* _Your goal_:
Transcribe the part of the passage on MDL self-transfers that begins at the words "In addition, section" and stops after "their enormous costs.".

------ Exercise passage ------

In addition, section IV of this Article argues that the alleged efficiency benefits often cited in support of self-transfer are illusory. Most of the efficiencies of MDL consolidation arise at the pretrial stage, especially with respect to the management of discovery. Efficiencies at the trial stage are comparatively rare and insubstantial. Where such benefits do exist, they can easily be achieved through the mechanism Congress created, namely

1404(a). Accordingly, self-transfers create few efficiency benefits to weigh in the balance against their enormous costs.

In short, the policy judgment embodied in the plain language of 1407 is entitled to respect from the federal courts not only because it is Congress's judgment, but also because it is a sensible one as a matter of sound judicial administration-far more sensible than the self-transfer procedure created out of whole cloth by the lower federal courts.

------ Recorded data ------

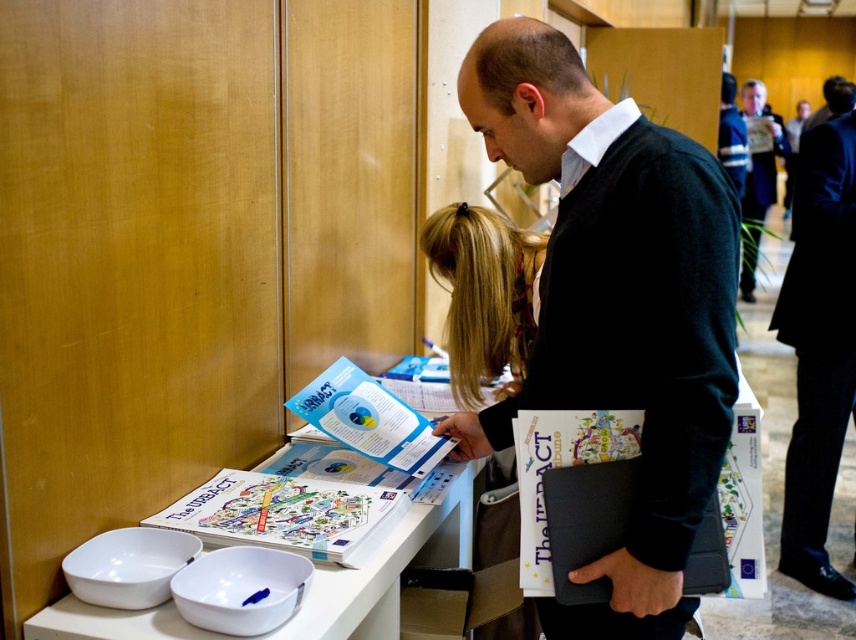
Question: Does black suit at right lie in front of dark blue suit at upper right?

Choices:
 (A) yes
 (B) no

Answer: (A)

Question: Among these objects, which one is farthest from the camera?

Choices:
 (A) black sweater at center
 (B) black suit at right

Answer: (B)

Question: Which object is the farthest from the dark blue suit at upper right?

Choices:
 (A) blonde hair at center
 (B) black sweater at center

Answer: (B)

Question: Is the position of black sweater at center less distant than that of black suit at right?

Choices:
 (A) yes
 (B) no

Answer: (A)

Question: Is black sweater at center closer to camera compared to dark blue suit at upper right?

Choices:
 (A) no
 (B) yes

Answer: (B)

Question: Which is nearer to the dark blue suit at upper right?

Choices:
 (A) black suit at right
 (B) black sweater at center

Answer: (A)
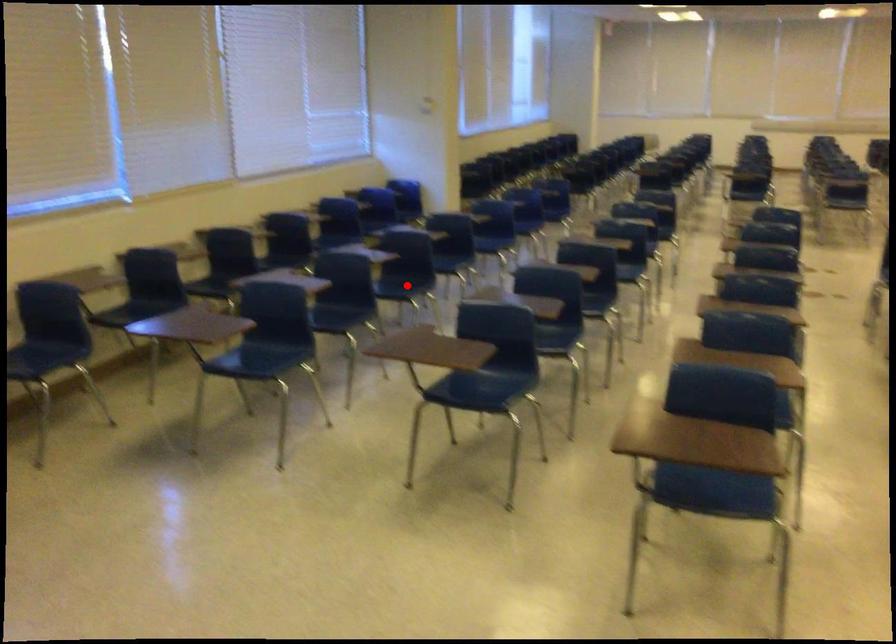
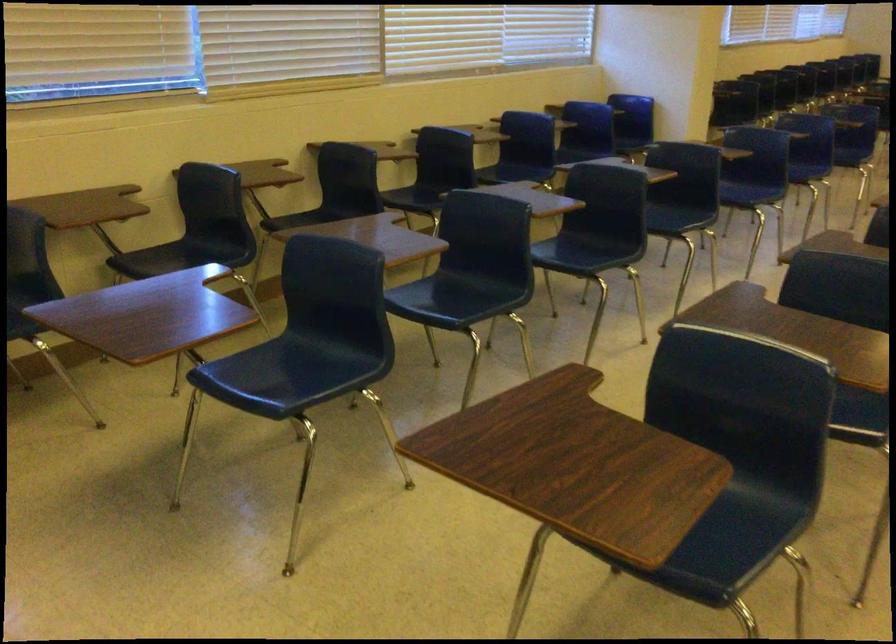
The point at the highlighted location is marked in the first image. Where is the corresponding point in the second image?

(586, 252)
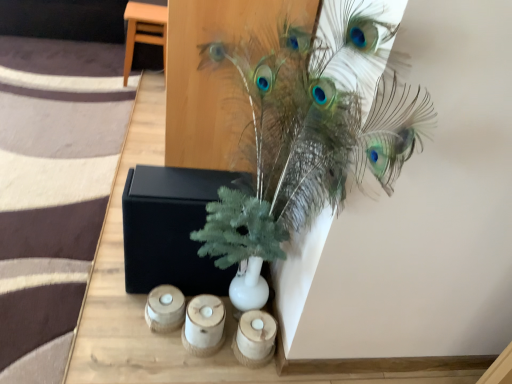
Identify the location of wooden candle holder at lower center, which is the second candle holder from right to left. Image resolution: width=512 pixels, height=384 pixels. (204, 325).

What is the approximate height of wooden candle holder at lower center, which is the third candle holder from right to left?

wooden candle holder at lower center, which is the third candle holder from right to left, is 3.42 inches tall.

Locate an element on the screen. The width and height of the screenshot is (512, 384). light brown wood stool at upper left is located at coordinates (144, 30).

Which point is more forward, [154,312] or [135,198]?

The point [135,198] is closer to the camera.

Considering the relative positions of wooden candle holder at lower center, which is the third candle holder from right to left, and black matte box at center in the image provided, is wooden candle holder at lower center, which is the third candle holder from right to left, to the right of black matte box at center from the viewer's perspective?

In fact, wooden candle holder at lower center, which is the third candle holder from right to left, is to the left of black matte box at center.

How much distance is there between wooden candle holder at lower center, which is the third candle holder from right to left, and black matte box at center?

wooden candle holder at lower center, which is the third candle holder from right to left, is 8.52 inches from black matte box at center.

Can you confirm if wooden candle holder at lower center, which is the 3th candle holder in left-to-right order, is wider than light brown wood stool at upper left?

No, wooden candle holder at lower center, which is the 3th candle holder in left-to-right order, is not wider than light brown wood stool at upper left.

Consider the image. Is wooden candle holder at lower center, placed as the 1th candle holder when sorted from right to left, placed right next to light brown wood stool at upper left?

No.

Is wooden candle holder at lower center, the 2th candle holder viewed from the left, bigger than wooden candle holder at lower center, positioned as the first candle holder in left-to-right order?

Indeed, wooden candle holder at lower center, the 2th candle holder viewed from the left, has a larger size compared to wooden candle holder at lower center, positioned as the first candle holder in left-to-right order.

Looking at this image, considering the relative sizes of wooden candle holder at lower center, which is the second candle holder from right to left, and wooden candle holder at lower center, positioned as the first candle holder in left-to-right order, in the image provided, is wooden candle holder at lower center, which is the second candle holder from right to left, thinner than wooden candle holder at lower center, positioned as the first candle holder in left-to-right order,?

Incorrect, the width of wooden candle holder at lower center, which is the second candle holder from right to left, is not less than that of wooden candle holder at lower center, positioned as the first candle holder in left-to-right order.

Is wooden candle holder at lower center, which is the second candle holder from right to left, far away from wooden candle holder at lower center, positioned as the first candle holder in left-to-right order?

That's not correct — wooden candle holder at lower center, which is the second candle holder from right to left, is a little close to wooden candle holder at lower center, positioned as the first candle holder in left-to-right order.

Which point is more distant from viewer, (205, 297) or (152, 297)?

The point (152, 297) is behind.

From a real-world perspective, who is located lower, black matte box at center or light brown wood stool at upper left?

From a 3D spatial view, black matte box at center is below.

------

* _The answer_:
In addition, section IV of this Article argues that the alleged efficiency benefits often cited in support of self-transfer are illusory. Most of the efficiencies of MDL consolidation arise at the pretrial stage, especially with respect to the management of discovery. Efficiencies at the trial stage are comparatively rare and insubstantial. Where such benefits do exist, they can easily be achieved through the mechanism Congress created, namely

1404(a). Accordingly, self-transfers create few efficiency benefits to weigh in the balance against their enormous costs.